Reactive arthritis: symptoms, causes and treatment
Reactive arthritis is an acute, non-purulent inflammation of the joints, which is caused by a localised infection affecting other parts of the body
This type of inflammation generally occurs 1-6 weeks after the infection, which is often sustained by microorganisms affecting the intestinal tract or genito-urinary tract.
It is a rheumatologic disease that falls into the group of seronegative spondyloarthritis, along with others, because it shares some common distinguishing features, such as positivity for the HLA-B27 antigen and negativity for rheumatoid factor.
Reactive arthritis or Reiter’s syndrome
In some cases the disease is also called Reiter’s syndrome.
In particular, it is a specific form of long-lasting reactive arthritis, which is often accompanied by:
- arthritis (inflammation of the joints);
- conjunctivitis;
- urethritis (inflammation of the urinary tract).
Inflammation of the joints usually develops in people between the ages of 18 and 40, rarely in children or the elderly.
It can occur in women and men, if it is an infection of the gastrointestinal tract, when it occurs in the genitourinary tract it is more common in men.
Every year, this discomfort affects about 1-30 individuals per 100,000 inhabitants.
Septic arthritis
It is important not to confuse reactive arthritis with septic arthritis.
The reasons are as follows:
- septic arthritis is a disease in which the pathogenic micro-organism is located directly inside the joint and can be found by analysing the synovial fluid;
- in reactive arthritis, the micro-organism causes infection of the mucous membranes of the intestinal or genitourinary tract and only then, especially in more genetically predisposed persons, can it cause non-purulent joint inflammation.
Symptoms include both articular and extra-articular manifestations
Articular manifestations generally concern the leg joints, which may present as
- swollen,
- reddened,
- stiff,
- warm,
- painful.
Extra-articular manifestations include:
- persistent tiredness
- moderate fever,
- weight loss,
- conjunctivitis
- and oral ulcers.
Causes
Joint-related illness is often caused by an infection of the gastrointestinal or genito-urinary tract.
The microbes often responsible for the infection are different and are distinguished according to the part of our body affected.
The genito-urinary tract:
- Chlamydia trachomatis;
- Ureaplasma urealyticum.
The digestive tract:
- Shigella (flexneri, sonnei);
- Yersinia (enterocolitica, pseudotuberculosis);
- Salmonella (all serotypes);
- Campylobacter (jejuni, fetus, lari).
After infection, our immune system may also consider joint and extra-articular structures as targets to fight.
So our antibodies, in addition to fighting the infection, may also target structures within our own body.
It happens only rarely and generally affects genetically more predisposed people, such as those with the HLA-B27 antigen.
Reactive arthritis, the risk factors
The main risk factor that can lead to the development of the disease is the presence of the HLA-B27 antigen.
60-85% of patients who develop reactive arthritis are HLA-B27 positive.
Human leukocyte antigens (HLA -Human leukocyte antigen) are proteins that allow the immune system to discriminate between cells in the body and foreign cells.
Each of us has a specific HLA antigen combination, present on the surface of leukocytes and other cells.

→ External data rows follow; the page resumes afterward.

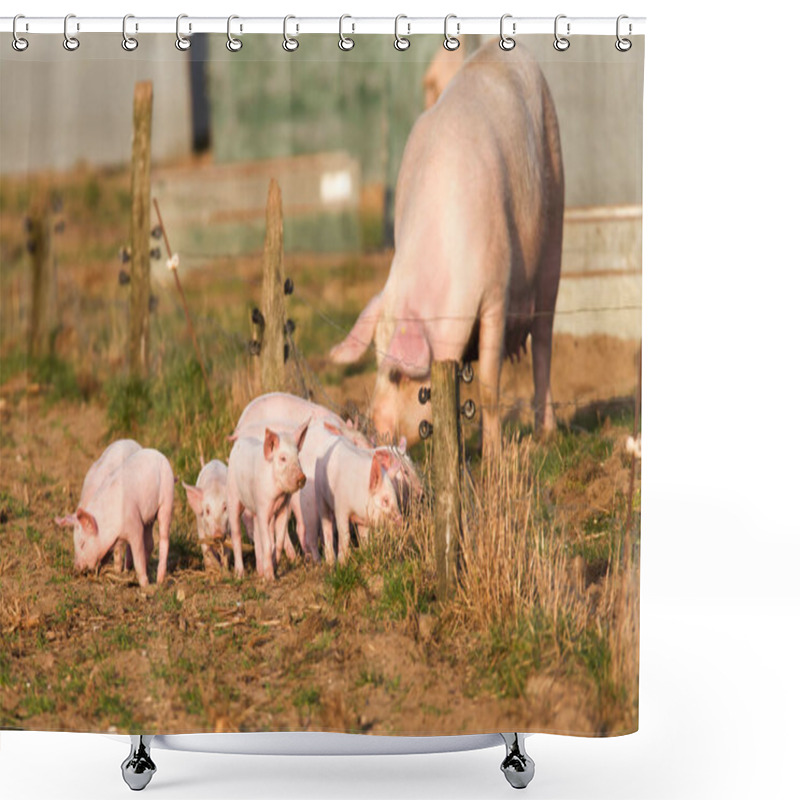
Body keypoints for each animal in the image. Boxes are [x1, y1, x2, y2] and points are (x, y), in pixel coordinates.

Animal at [56, 450, 175, 588]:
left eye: (82, 544)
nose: (76, 568)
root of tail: (158, 454)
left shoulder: (134, 524)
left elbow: (138, 554)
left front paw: (144, 585)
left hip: (167, 498)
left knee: (164, 538)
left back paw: (159, 581)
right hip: (148, 516)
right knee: (150, 542)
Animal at [328, 42, 564, 456]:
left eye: (398, 375)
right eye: (376, 363)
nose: (373, 429)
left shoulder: (495, 291)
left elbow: (488, 382)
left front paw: (493, 458)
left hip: (555, 217)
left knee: (544, 339)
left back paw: (545, 433)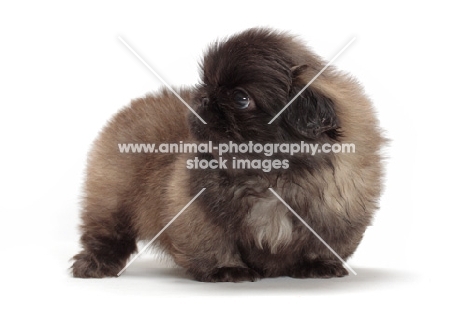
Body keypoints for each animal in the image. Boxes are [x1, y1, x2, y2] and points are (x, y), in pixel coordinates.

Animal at [70, 28, 384, 282]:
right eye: (206, 83)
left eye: (241, 99)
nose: (203, 97)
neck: (269, 176)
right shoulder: (200, 213)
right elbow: (216, 244)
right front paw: (227, 269)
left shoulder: (338, 216)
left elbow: (322, 244)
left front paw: (318, 265)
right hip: (112, 196)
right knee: (105, 231)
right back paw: (96, 264)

Thus, possessing the HLA-B27 antigen only predisposes to the onset of reactive arthritis and other autoimmune diseases.
The HLA-B27 antigen increases the risk of causing reactive arthritis up to 50-fold following infection of the intestinal or genito-urinary tract.
Diagnosis
To diagnose this disease, one proceeds by means of anamnesis and on the basis of the specific clinical picture of the case.
How to treat reactive arthritis
Anti-inflammatory drugs are sufficient to treat arthritis that presents in a mild form.
For more severe arthritis that is refractory to treatment with anti-inflammatory drugs, the doctor may prescribe immunosuppressive drugs (sulfasalazine, azathioprine, methotrexate). In some cases, if the severity is considerable, apremilast, a phosphodiesterase 4 inhibitor, may be recommended.